### Your goal
Every line in the listing that holds "space" counts once; state the total and nothing more.

### Collected material

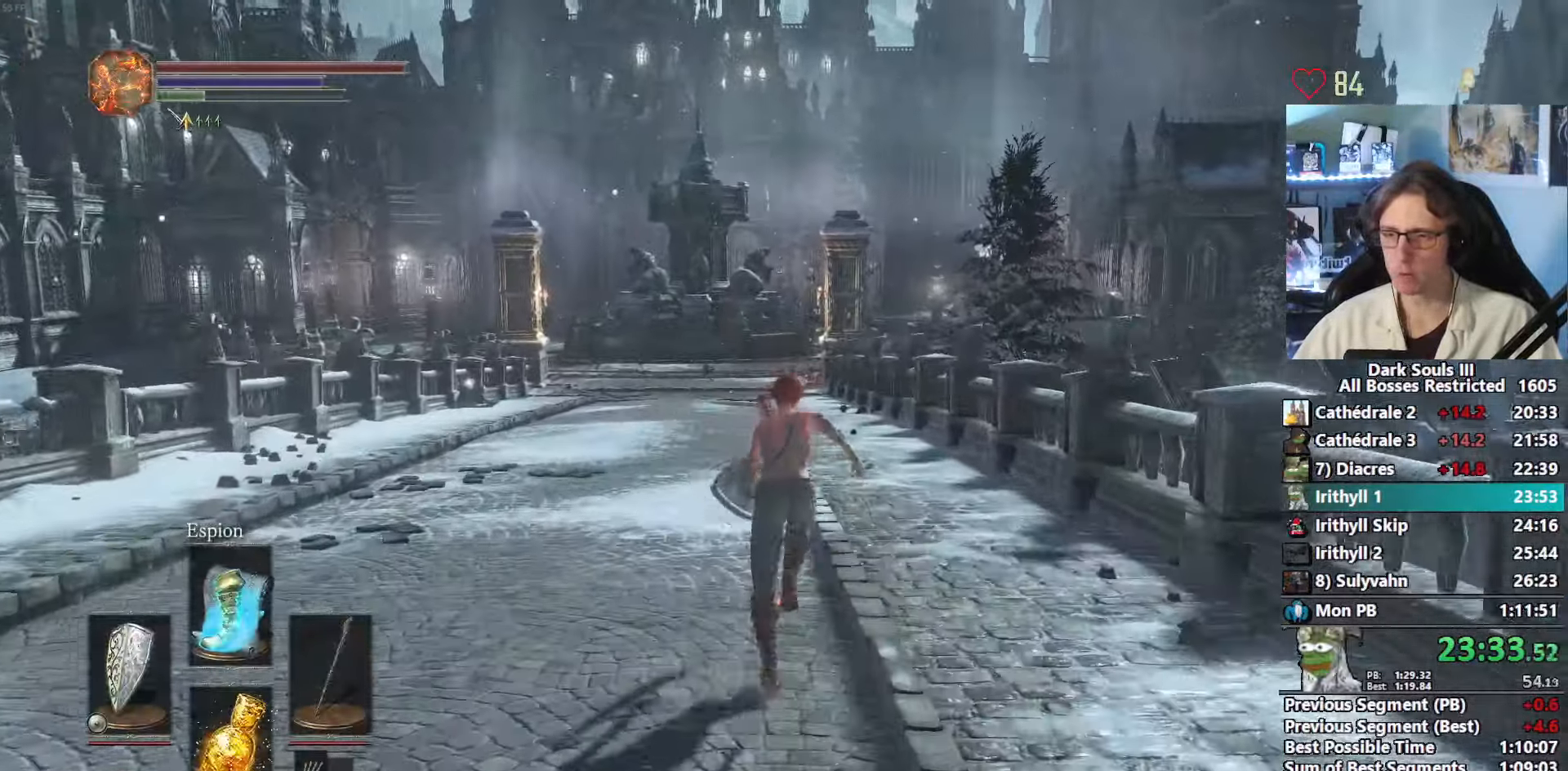
{"keys": ["z"], "mouse": [], "events": []}
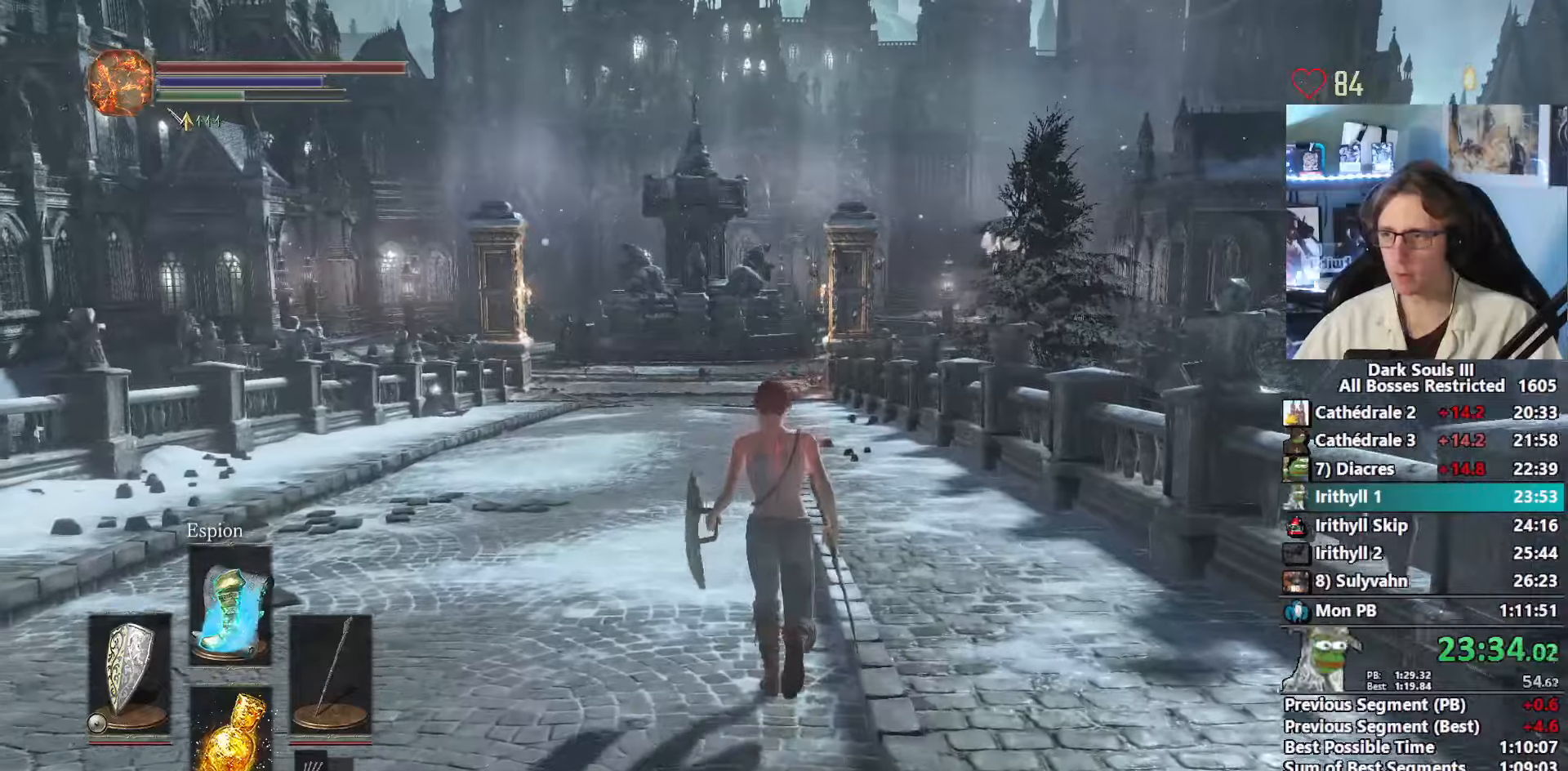
{"keys": ["space", "tab", "z"], "mouse": [], "events": [[350, "space", "down"], [483, "tab", "down"]]}
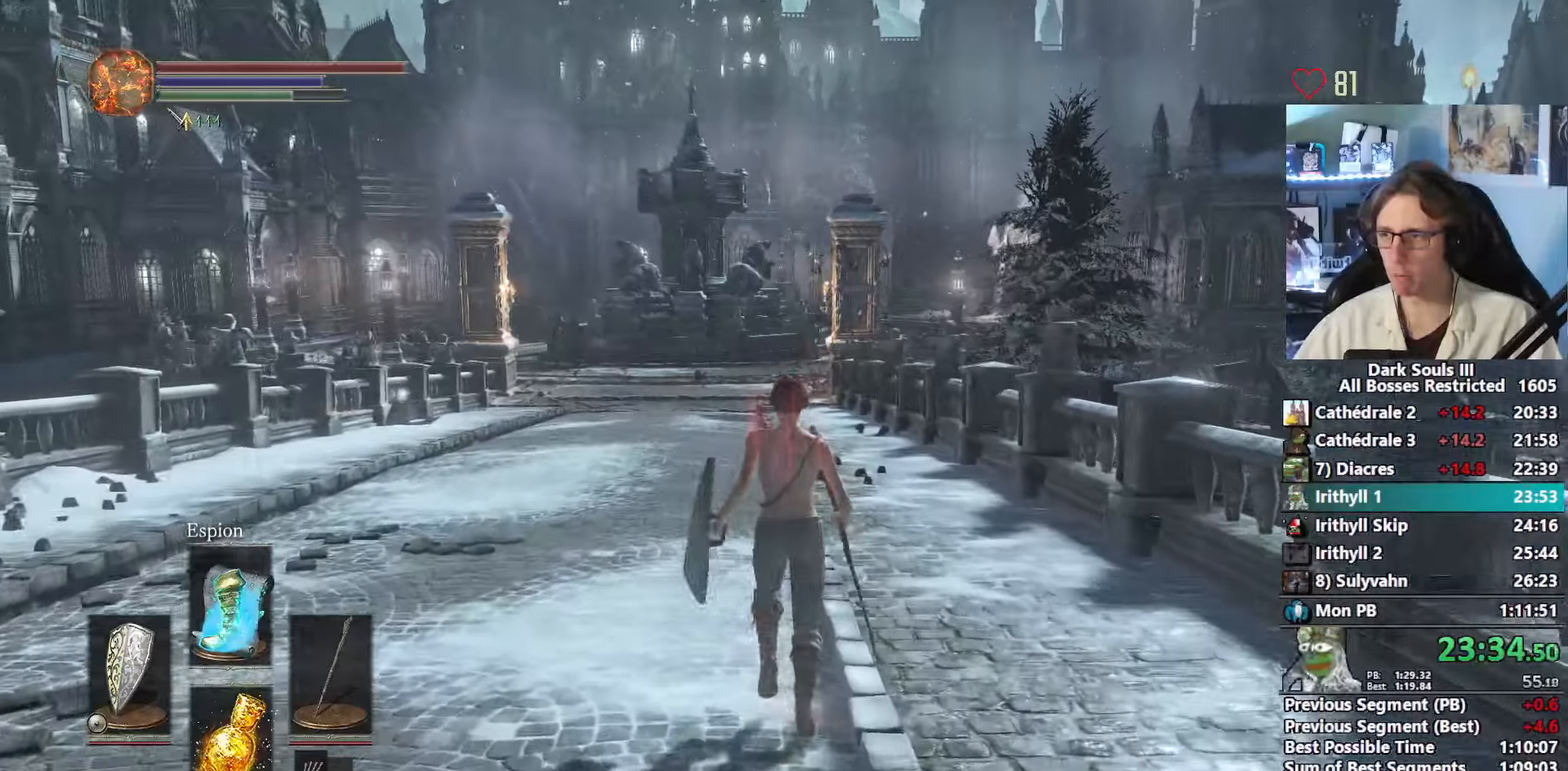
{"keys": ["space", "z"], "mouse": []}
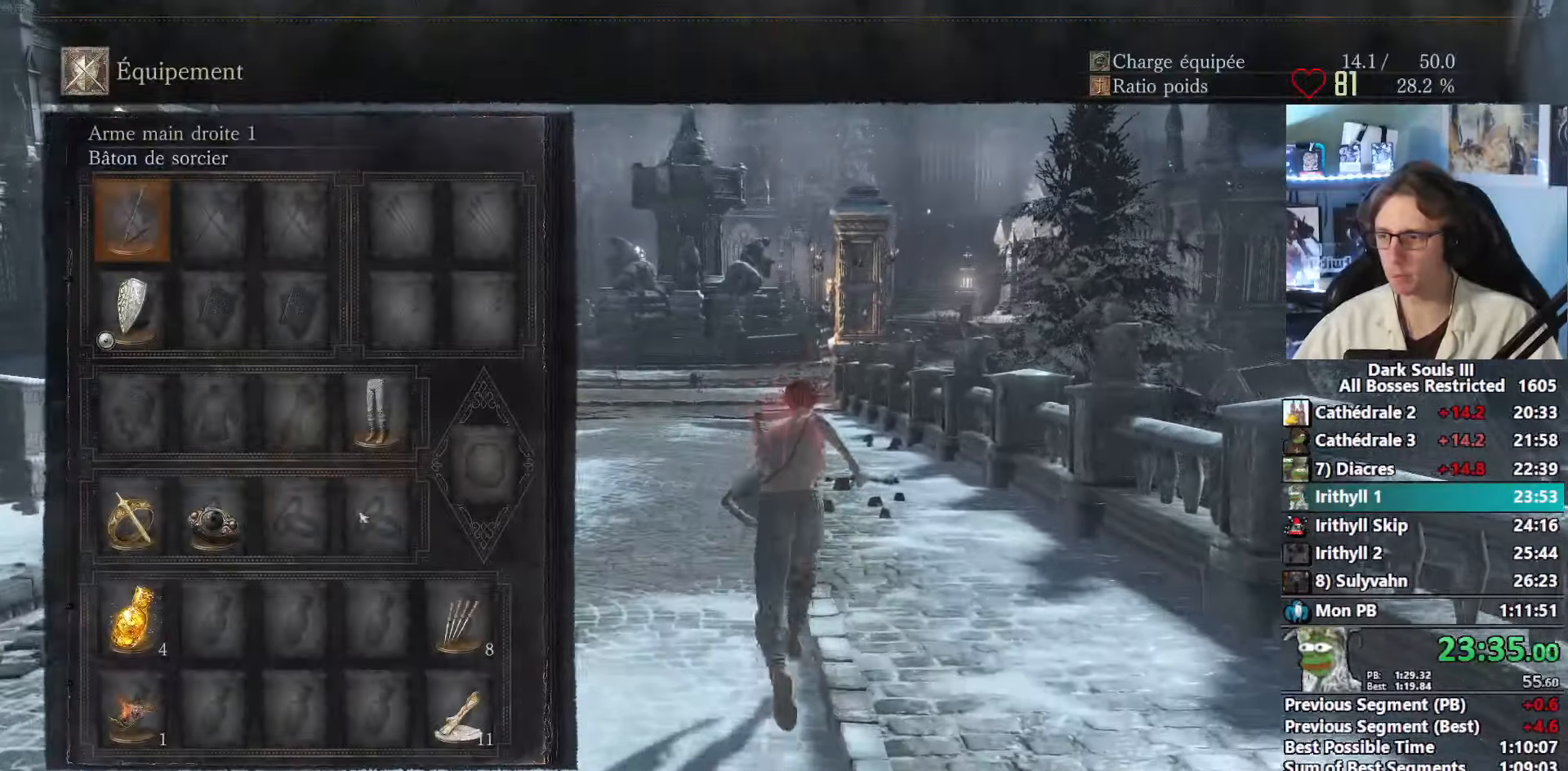
{"keys": ["space", "z"], "mouse": [], "events": []}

### Exercise answer
3